### Work task
Print every line of text in the material below, unchanged and in the same order, and leave the pictures out.

### Data to process
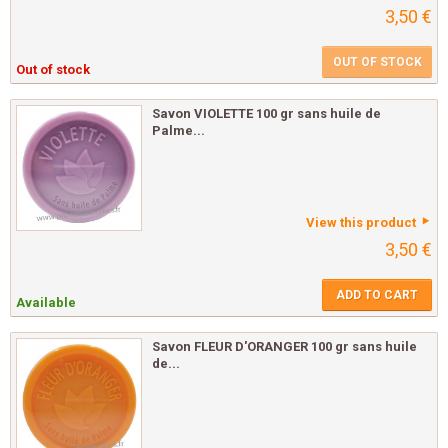
3,50 €
OUT OF STOCK
Out of stock
Savon VIOLETTE 100 gr sans huile de
Palme...
View this product
3,50 €
ADD TO CART
Available
Savon FLEUR D'ORANGER 100 gr sans huile
de...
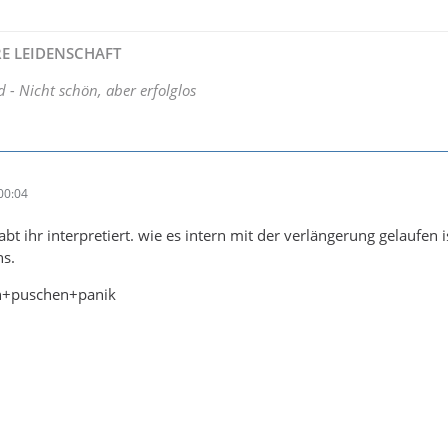
HRE LEIDENSCHAFT
d - Nicht schön, aber erfolglos
00:04
t ihr interpretiert. wie es intern mit der verlängerung gelaufen i
ns.
en+puschen+panik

### Result below
3,50 €
OUT OF STOCK
Out of stock
Savon VIOLETTE 100 gr sans huile de
Palme...
View this product
3,50 €
ADD TO CART
Available
Savon FLEUR D'ORANGER 100 gr sans huile
de...
HRE LEIDENSCHAFT
d - Nicht schön, aber erfolglos
00:04
t ihr interpretiert. wie es intern mit der verlängerung gelaufen i
ns.
en+puschen+panik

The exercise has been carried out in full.